With the nation celebrating the Law Day last year, Supreme Court witnessed the setting up of Supreme Court Gender Sensitization and Internal Complaints Committee, formed by the Chief Justice, P Sathasivam. It was a ten member panel headed by sitting Justice Ranjana Prakash Desai, with a majority of women.
This committee (GSICC) was constituted vide order dated 26/11/2013, under the Gender Sensitization and Sexual Harassment of Women at the Supreme Court of Indi a (Prevent ion, Prohibition and Redressal) Regulations , 2013.In the aftermath of complaints of sexual allegations being leveled against retired Justice Ashok Ganguly and Justice Swatantra Kumar, the ugliness in the Courts’ precincts doesn’t seem to end. The committee for sexual allegations has now received complaints by two female lawyers against fellow lawyers. The complaints are being heard by a three member subcommittee, from within the 10 member panel set up as stipulated in clause 9(1) of the Sexual Harassment of Women at Supreme Court of India Regulations, 2013. One of the complainants (GSICC No 1/2013) has allowed video recording of her depositions while the other victim deferred such a procedure. Both the complaints refer to an episode which happened last year, though the details have yet not been specified. The internal complaints subcommittee has initiated the process of examination.
The subcommittee has three members, senior advocates Indu Malhotra and L. Nageshwar Rao, both members of the 10-member committee, and Bharti Ali, co-director of an NGO, HAQ Centre for Child Rights, nominated by the CJI. This ten member panel consists of members nominated by the Supreme Court Bar Association and Supreme Court Clerks Association.

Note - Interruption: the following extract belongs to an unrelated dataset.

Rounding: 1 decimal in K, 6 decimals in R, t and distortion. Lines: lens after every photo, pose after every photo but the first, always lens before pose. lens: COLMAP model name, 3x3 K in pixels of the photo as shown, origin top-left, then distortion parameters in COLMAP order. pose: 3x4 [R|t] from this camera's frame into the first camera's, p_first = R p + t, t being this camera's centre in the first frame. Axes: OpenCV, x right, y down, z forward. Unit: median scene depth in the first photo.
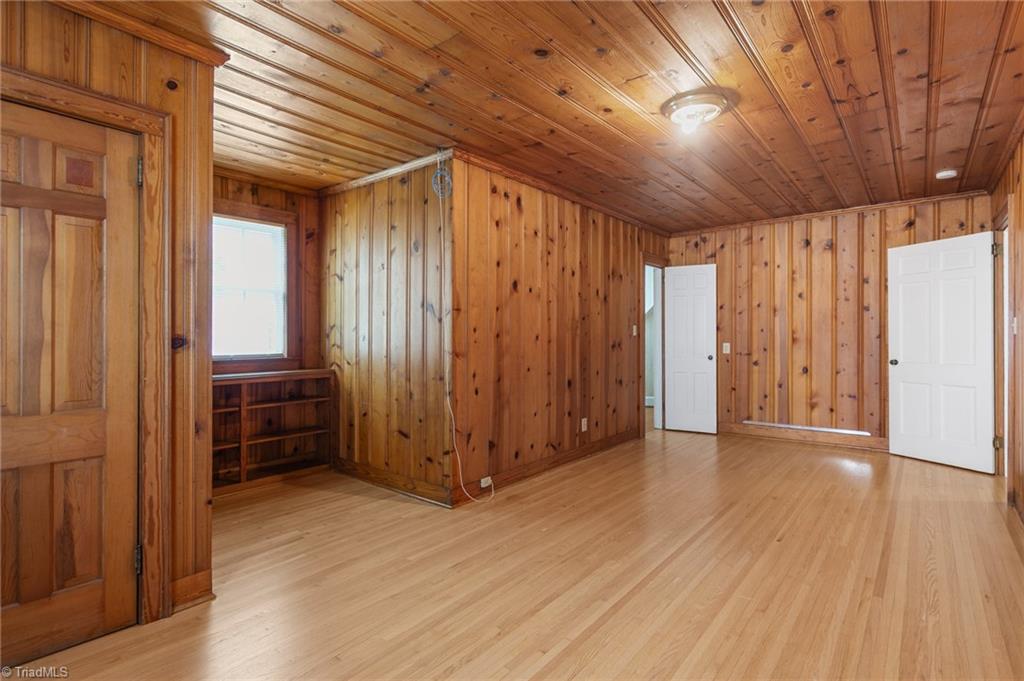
lens RADIAL K [[491.2, 0, 522.7], [0, 491.2, 334.9], [0, 0, 1]] dist [-0.001586, 0.003072]
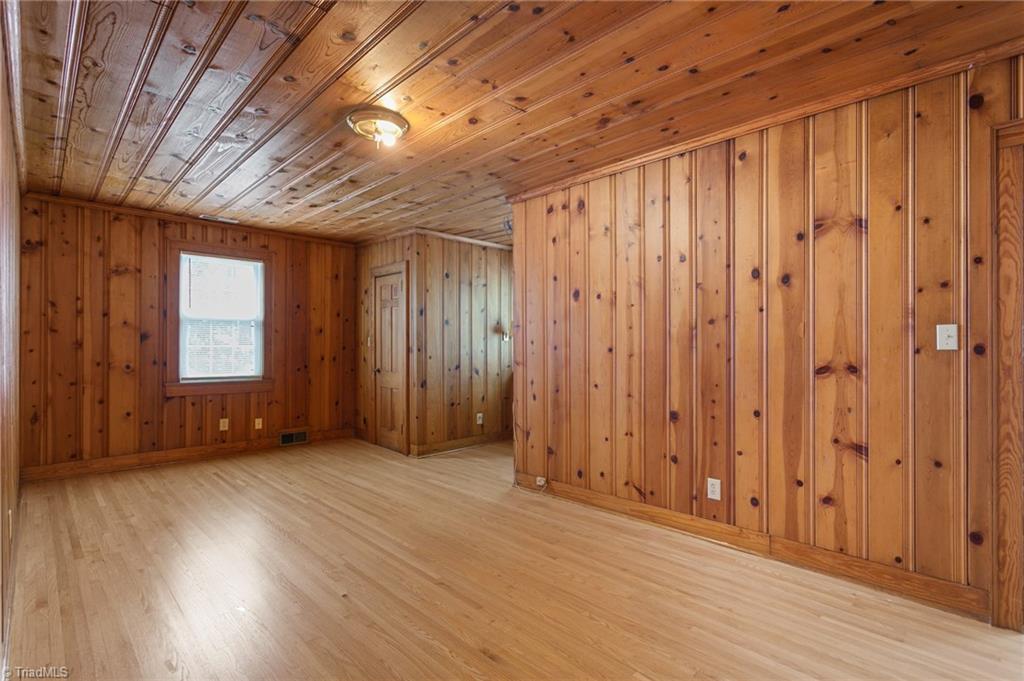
lens RADIAL K [[491.2, 0, 522.4], [0, 491.2, 344.5], [0, 0, 1]] dist [-0.001586, 0.003072]
pose [[-0.099754, -0.001848, -0.995010, 0.999630], [0.002170, 0.999995, -0.002075, -0.003416], [0.995010, -0.002366, -0.099749, 1.046608]]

The committee has been set up to fulfill the objectives as set out in the 2013 regulations. The complaints received by the committee have to be examined within 45 days. An aggrieved woman under the terms of the regulations is any female, of any age, whether employed or not, who claims to have been subjected to any act of sexual harassment by any person in the Supreme Court of India precincts but does not include any female who is already governed by the Supreme Court service regulation. If an advocate is found guilty, he would be barred from entering court premises for a period of one year or so depending upon the charges leveled.
This panel has come out with an annual report as stipulated under Rule 7 of the Sexual Harassment of Women at Supreme Court of India Regulations, 2013. The report earmarks 5.2 Lakhs for achieving the goals of gender sensitization, increased awareness and counseling. Volunteers have been appointed who will undergo training and fulfill those objectives.
Tracing the history of these regulations, one would observe that Vishakha Judgment catalyzed the law to tackle sexual harassment at work place and to protect the dignity of women.The new law on Sexual Harassment provides for the setting up of an internal complaints committee to handle such matters. The case of Medha Kotwal Lele v. U.O.I provided that the dignity of women needed to be protected and instructed the Bar Associations and other statutory bodies to take up such grievances. Finally in the case of Binu Tamta and Others v High Court of Delhi, the Supreme Court formed a committee headed by Fali S Nariman to form regulations to combat problems of sexual harassment within the precincts of the Courts. These Regulations were approved on July, 2013 and the High Courts were instructed to form their own regulations.
The protectionist vision of the Court as envisioned in Vishakha is gradually trickling down and has led to construction of a machinery to deal with this menace within the corridors of the Court itself.